Rego a évoqué la question de l'immigration, posée par les journalistes, après la rencontre qu'il a eue, au siège de l'Institut de la Jeunesse de La Rioja (IRJ), avec le ministre de la Culture, du Tourisme, des Sports et de la Jeunesse, José Luis Pérez Pastor.

Le ministre a rappelé que « la question de l'immigration dans le cas des enfants migrants concerne également la protection des enfants en situation d'impuissance ». « C'est une compétence autonome, donc il faut qu'il y ait un mécanisme en accord avec les communautés autonomes, et mettre au centre la vocation du gouvernement à fournir des ressources et des financements pour adapter le système d'accueil et le rendre durable au niveau territorial », a-t-il déclaré. dit.

Concernant le fait que La Rioja n'a pas encore reçu les mineurs migrants non accompagnés assignés, Rego a indiqué que l'affectation a été effectuée à travers le système de coordination dont nous disposons à travers la Conférence sectorielle sur l'enfance ; et dans ce cas, il me semble qu'on l'active pour qu'il puisse être complété. » Rappelons qu'il est associé au financement de l'État.

« Justement, ce à quoi devrait nous conduire le débat, c'est de savoir comment le système d'accueil est dimensionné pour le rendre durable dans les différents territoires et je crois et bien et j'en appelle à nouveau à cela, alors que nous nous asseyons pour parler, planifier, structurer et voir d'où viennent les ressources », a souligné le ministre.
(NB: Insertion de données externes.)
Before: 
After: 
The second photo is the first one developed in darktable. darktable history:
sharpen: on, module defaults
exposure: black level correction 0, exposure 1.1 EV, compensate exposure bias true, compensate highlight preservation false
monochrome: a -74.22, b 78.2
Il a reconnu que dans la négociation « nous partons de positions divergentes, c'est évident, je ne dis rien qui ne soit évident, mais j'insiste sur le fait qu'il y a de la place pour se comprendre, il y a de la place pour le structurer, il y a de la place pour le dimensionner. »

Rego a souligné que « la situation de ces garçons et filles est dans de nombreux cas très douloureuse et nous constatons que lorsqu'on réalise un processus d'accompagnement avec des ressources de transition vers la vie adulte, nous vivons des expériences précieuses, avec un taux d'employabilité élevé. et avec des projets communautaires très intéressants ».

C'est pourquoi, pour conclure sur ce sujet, il a insisté « sur la capacité qu'ont aussi ces garçons et ces filles lorsqu'ils viennent ici, on leur donne l'opportunité de faire partie de nos communautés et de le faire à travers le travail et la construction d'espaces durables. « 

LIMITE MOBILE

En revanche, le ministre, interrogé sur le rapport final, approuvé ce mardi en Conseil des ministres, qui propose de réglementer l'accès aux appareils numériques en fonction de l'âge du mineur, a indiqué « ce que nous proposons est, sur la base du diagnostic qui a fait que le panel d'experts fasse des recommandations par tranches d'âge ».

À ce stade, il précise que « jusqu'à six ans, ce qui est recommandé, c'est de ne pas s'exposer aux écrans », puis, à partir de six ans, on augmente progressivement le contact avec l'entraînement, avec également garanties qui devront être accompagnées par la loi sur la sécurité des environnements numériques, en cours d'élaboration au niveau gouvernemental.

C'est pourquoi, a conclu le ministre, « nous disposons de différents dispositifs qui garantissent les droits des garçons et des filles, et qui prévoient également des mécanismes de formation qui sont absolument importants », même si « la réalisation de tout cela doit se faire de concert avec les territoires ». eux-mêmes, et là il est important que nous nous comprenions et que nous travaillions en coopération ».